上記のコードは、メッセージが正常に処理されバックオフがリセットされたとき、子アクターが親に `` akka.pattern.BackoffSupervisor.Reset`` メッセージを送信するように要求するバックオフスーパバイザを設定しています。また、デフォルトの 停止戦略も使っているので、あらゆる例外に対して子は停止します。

val supervisor = BackoffSupervisor.props(
  Backoff.onFailure(
    childProps,
    childName = "myEcho",
    minBackoff = 3.seconds,
    maxBackoff = 30.seconds,
    randomFactor = 0.2 // adds 20% "noise" to vary the intervals slightly
  ).withAutoReset(10.seconds) // the child must send BackoffSupervisor.Reset to its parent
    .withSupervisorStrategy(
      OneForOneStrategy() {
        case _: MyException => SupervisorStrategy.Restart
        case _              => SupervisorStrategy.Escalate
      }))

上記のコードは、 MyException がスローされたら子をバックオフの後にリスタートし、そのほかの例外はエスカレートするようにバックオフスーパーバイザーを設定しています。バックオフは、子が10秒以内に例外を何もスローしない場合にリセットされます。

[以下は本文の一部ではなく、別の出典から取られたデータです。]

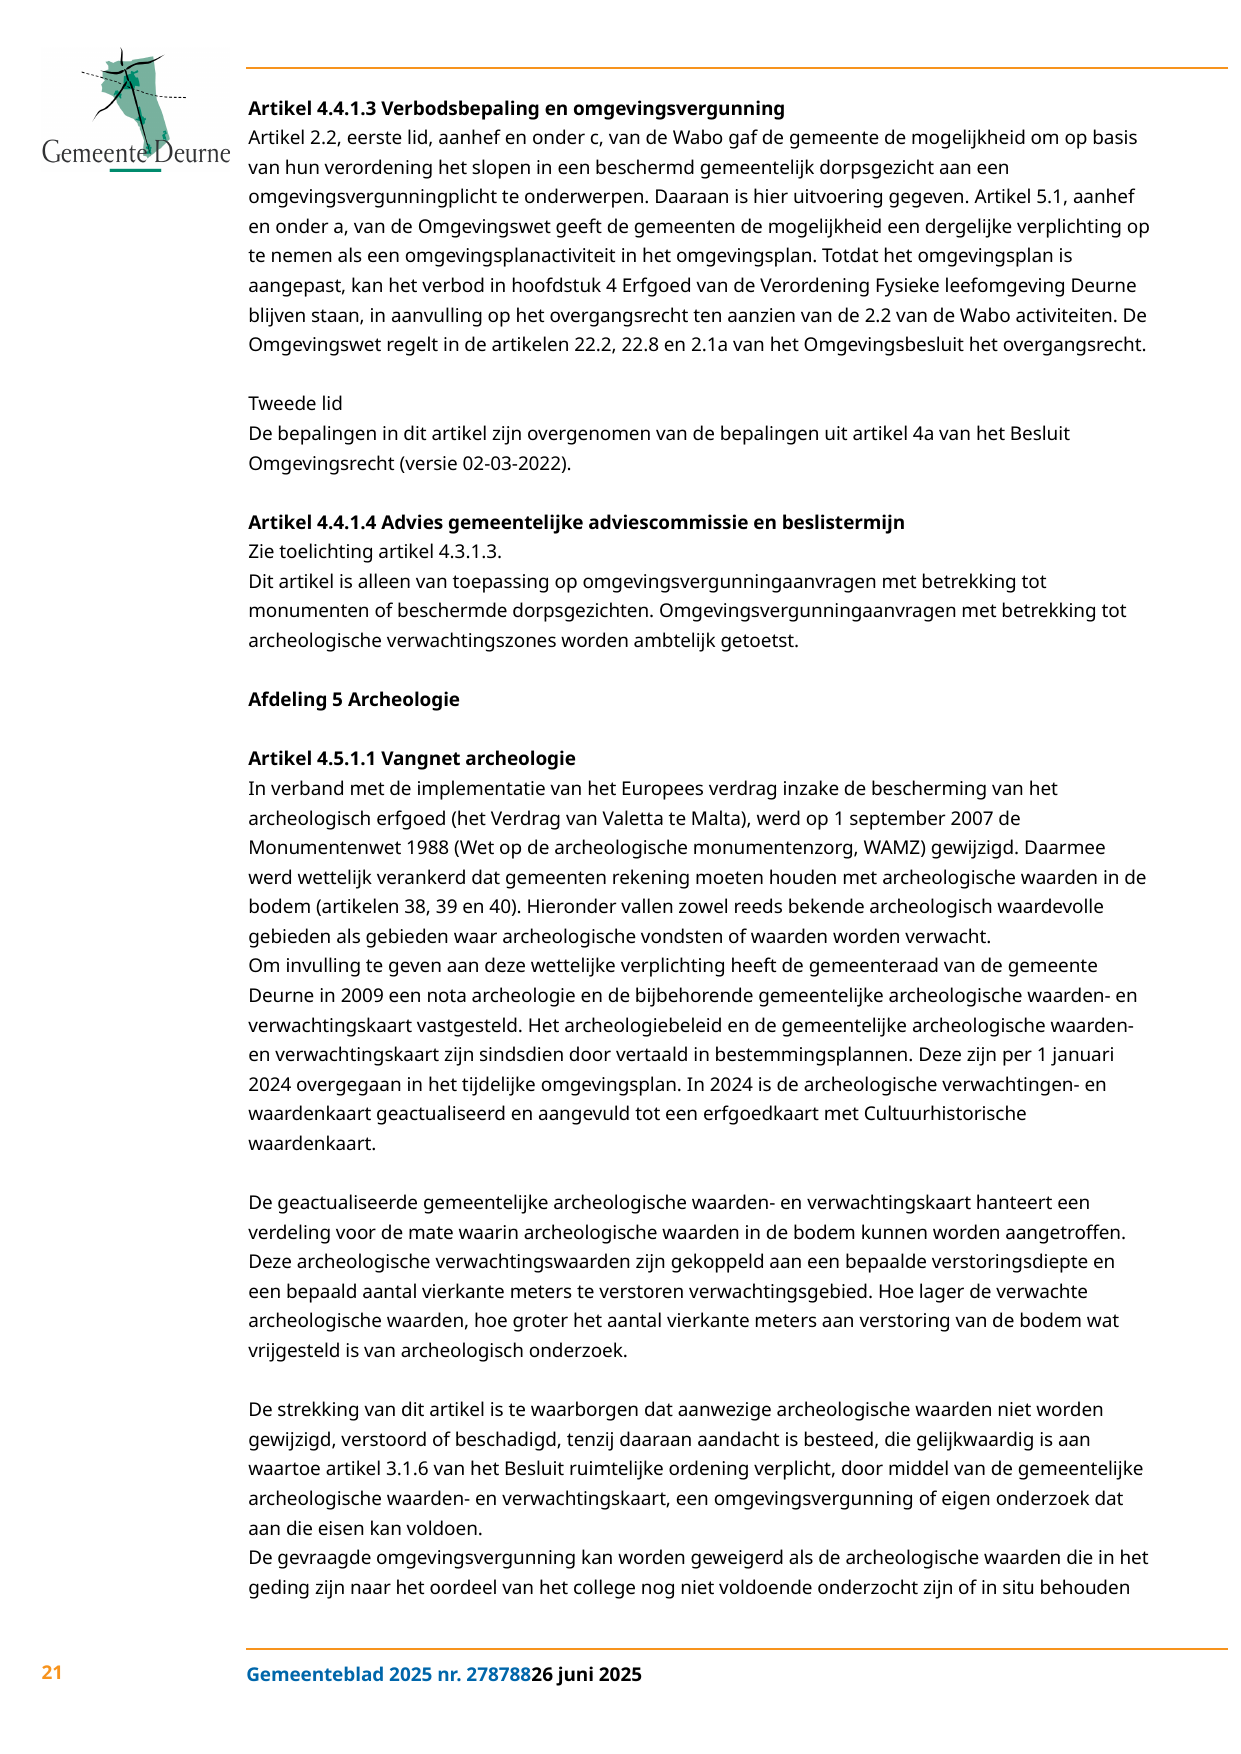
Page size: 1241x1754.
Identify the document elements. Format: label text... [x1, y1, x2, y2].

One-For-One Strategy 対 All-For-One Strategy

Akka には、 OneForOneStrategyAllForOneStrategy の2つのスーパービジョン戦略があります。両者はスーパビジョン命令 ( 上記 を参照) に対する例外の型から対応付けて設定し、終了の前にどの子供が失敗してもよいかを制限します。両者の違いは、前者は取得した命令を失敗した子供だけに適用し、後者は全ての兄弟に対して適用することにあります。通常、デフォルトであり明示する必要のない、 OneForOneStrategy を使用するべきです。

AllForOneStrategy は子供の全体が互いに強く依存していて、1つの子の障害が他の機能に影響を与える場合、つまり不可分の場合、に適用できます。リスタートではメールボックスは破棄されないので、障害時に子供を終了し、スーパバイザから子供を明示的に (子供のライフサイクルの監視によって) 再作成することがベストとなることがよくあります。 それ以外の場合、他のアクターに対して、リスタートの前にキューに入れられたメッセージが、後で処理されなくなることが問題ないことを確認する必要があります。

all-for-one strategy では、正常に子供を停止 ( つまり、障害による停止ではない場合) しても、他の子供を自動的に停止することにはなりません。これはライフサイクルの監視によって簡単に対応できます。もし Terminated メッセージをスーパーバイザーがハンドリングしなかった場合、 DeathPactException がスローされ、(スーパーバイザーに応じて) リスタートされます。そして、 preRestart のデフォルトの動作で全ての子供が終了します。もちろんこれらを明示的にハンドリングすることもできます。

all-for-one supervisor から一度限りのアクターを生成することは、一時的なアクターによってエスカレートされた障害が永久的に全てに影響することに注意が必要です。もしこれが望ましくないのなら、中間のスーパーバイザーを導入します。これは、サイズが 1 のルーターをワーカーとして宣言することでとても簡単に実現できます。 RoutingRouting を参照してください。